* **Task objective**:
Across the records that follow, count each line holding "none", and write only the total.

* **Information supplied**:
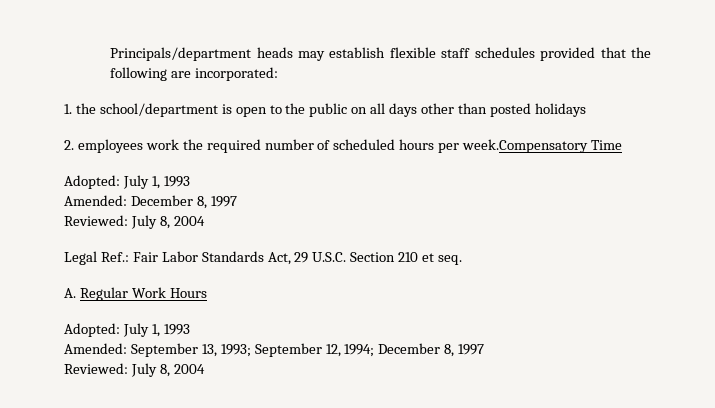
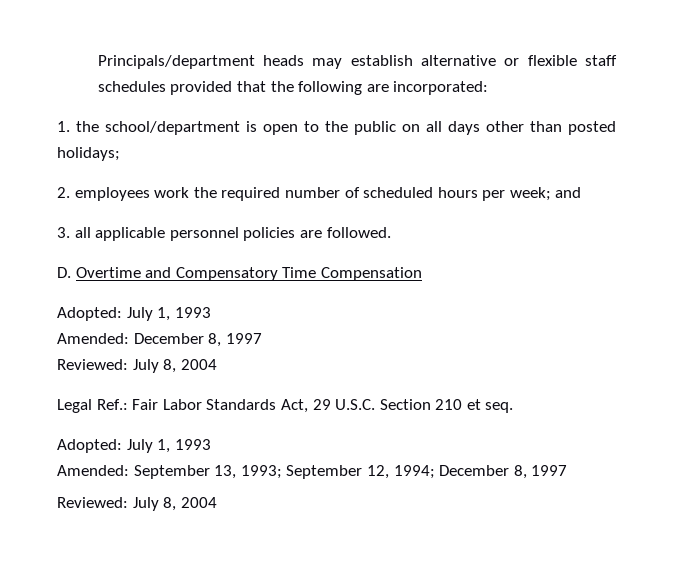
(386, 52) none -> [421,55,520,66] alternative or
[534,103,586,117] holidays -> [57,147,120,161] holidays;
[462,139,589,153] week.Compensatory -> [509,187,582,201] [57,227,391,241] [57,267,278,281] week; and // 3. all applicable personnel policies are followed. // D. Overtime and Compensatory
(623, 145) none -> [320,267,422,281] Compensation
[64,287,207,301] // A. Regular Work Hours -> (514, 407) none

* **Answer to the problem**:
3